Бориса вдруг просвистел страх: а вдруг он от них, вдруг провоцирует? Подняв глаза на полковника, он устыдился. Все-таки не может быть у провокатора такое человеческое, такое любящее и печальное лицо. Такую маску не наденешь, это лицо без маски, оно как будто осуществляет ритуал прощания.
– Она думает только о тебе, – продолжал Вуйнович. – Вытягивала из меня все возможные сведения о своем Бабочке. Я, к сожалению, немного знал. Слышал о мединституте, читал о спортивных успехах. Для нее это все было ново. Изоляция стопроцентная. За все время она не получила ни одного письма из Союза...
– Хотя бабка ей пишет, – вставил Борис.
– Ну значит, письма перехватываются, – сказал Вуйнович. – Сама Вероника давно прекратила писать: боится повредить близким...
Еще одна предательская мысль посетила Бориса: а посылочку-то не боялась отправлять по американским шпионским каналам? Вадим Георгиевич, будто расслышав, тут же на эту мысль ответил:
– Она себя кляла, что отправила тебе посылку. Очень уж, говорит, соблазн был велик. В ужасе просыпалась по ночам, пока не узнала, что все в порядке, что ты сам забрал этот пакет и никто не видел, кроме того, кто принес. – Он замолчал, глядя куда-то поверх крыш Москвы, потом вздохнул: – Вот в таком мире мы живем. Ты знаешь, большинство женщин, вышедших во время войны замуж за союзников, оказались в лагерях...
– Если вдруг снова увидите ее... – сказал Борис.
– Маловероятно, но не исключено, – быстро вставил Вуйнович.
– Ну, если сможете ей написать, скажите ей, чтобы она за меня не волновалась. Я уже совсем не тот Бабочка, которого она знала...
Вуйнович дружески положил ему ладонь на плечо:
– Я вижу, Боря, что ты стал сильным парнем, однако...

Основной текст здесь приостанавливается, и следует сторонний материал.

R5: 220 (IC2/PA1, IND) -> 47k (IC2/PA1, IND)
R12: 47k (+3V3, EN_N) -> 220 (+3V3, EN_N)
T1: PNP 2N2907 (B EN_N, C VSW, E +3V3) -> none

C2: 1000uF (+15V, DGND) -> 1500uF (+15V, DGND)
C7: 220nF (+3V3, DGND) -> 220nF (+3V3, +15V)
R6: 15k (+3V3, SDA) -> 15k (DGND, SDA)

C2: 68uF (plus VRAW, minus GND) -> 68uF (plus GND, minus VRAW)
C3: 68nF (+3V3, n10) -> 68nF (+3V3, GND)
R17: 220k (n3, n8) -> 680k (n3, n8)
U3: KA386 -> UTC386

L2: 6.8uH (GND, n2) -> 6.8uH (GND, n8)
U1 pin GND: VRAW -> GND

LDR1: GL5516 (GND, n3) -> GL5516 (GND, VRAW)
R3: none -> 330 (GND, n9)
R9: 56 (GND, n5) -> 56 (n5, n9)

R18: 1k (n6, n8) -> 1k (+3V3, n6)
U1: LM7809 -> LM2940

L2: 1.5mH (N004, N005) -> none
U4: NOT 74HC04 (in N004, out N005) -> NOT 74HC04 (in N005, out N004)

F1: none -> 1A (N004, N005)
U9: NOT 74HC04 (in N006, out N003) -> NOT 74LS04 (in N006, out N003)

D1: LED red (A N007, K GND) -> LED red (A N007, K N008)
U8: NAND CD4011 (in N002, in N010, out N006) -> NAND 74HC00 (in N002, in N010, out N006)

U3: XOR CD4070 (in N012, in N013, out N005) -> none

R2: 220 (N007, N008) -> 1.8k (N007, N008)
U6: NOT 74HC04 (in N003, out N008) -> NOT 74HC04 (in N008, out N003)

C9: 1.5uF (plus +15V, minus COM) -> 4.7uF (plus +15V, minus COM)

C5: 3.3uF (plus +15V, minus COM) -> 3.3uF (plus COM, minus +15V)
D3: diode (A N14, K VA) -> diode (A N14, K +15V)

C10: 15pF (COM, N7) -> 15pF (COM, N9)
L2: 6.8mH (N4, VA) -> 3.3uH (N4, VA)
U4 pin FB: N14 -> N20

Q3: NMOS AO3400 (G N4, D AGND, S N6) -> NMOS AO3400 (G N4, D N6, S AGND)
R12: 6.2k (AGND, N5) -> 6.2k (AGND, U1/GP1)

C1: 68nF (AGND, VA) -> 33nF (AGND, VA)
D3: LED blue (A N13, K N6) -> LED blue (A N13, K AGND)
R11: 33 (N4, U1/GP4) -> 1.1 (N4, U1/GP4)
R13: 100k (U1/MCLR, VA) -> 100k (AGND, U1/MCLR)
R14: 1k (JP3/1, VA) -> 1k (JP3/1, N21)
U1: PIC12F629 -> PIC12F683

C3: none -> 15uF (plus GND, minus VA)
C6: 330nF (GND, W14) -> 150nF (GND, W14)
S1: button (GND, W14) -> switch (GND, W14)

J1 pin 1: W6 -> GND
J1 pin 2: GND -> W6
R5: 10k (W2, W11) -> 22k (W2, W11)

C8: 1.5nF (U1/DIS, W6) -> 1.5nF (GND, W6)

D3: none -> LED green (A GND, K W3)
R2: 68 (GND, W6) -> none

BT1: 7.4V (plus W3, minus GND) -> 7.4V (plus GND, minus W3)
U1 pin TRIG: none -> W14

– Не волнуйтесь, никаких «однако», – усмехнулся Борис. Кажется, он все-таки немного тот же самый Бабочка, которого она знала, подумал полковник.
– Скажите, Вадим Георгиевич, вы были маминым любовником?
Задавая этот вопрос, Борис постарался показать Вуйновичу, что никакого особого смысла он в него не вкладывает, просто чистая информация. Не веря своим глазам, он увидел, что полковник смешался, что на его щеках даже появилось некоторое подобие румянца и сквозь морщины, седины и бородавки промелькнуло нечто юношеское.
Что ему сказать, мучился Вадим. Ведь не сказать же, как долго и как подробно я был любовником его матери в своих мечтах и как прискорбно прошла наша единственная интимная встреча...
– Нет, – сказал он. – Я никогда не был ее любовником, Борис. Я всю жизнь обожал ее, это правда. В старомодном смысле она была моей мечтой. Знаешь, во всех этих московских разговорах о Веронике не так много правды. На самом деле всю жизнь она любила только одного человека – твоего отца.
– Как у вас все было сложно, Вадим, – сказал Борис. – У нас, по-моему, все гораздо проще...
Вуйнович был рад. Он не очень-то надеялся на хороший разговор, а тут этот «Бабочка» называет его по имени без отчества, словно приятель, как будто Никита. Он и в самом деле очень похож на отца, может даже возникнуть иллюзия обратного хода времени.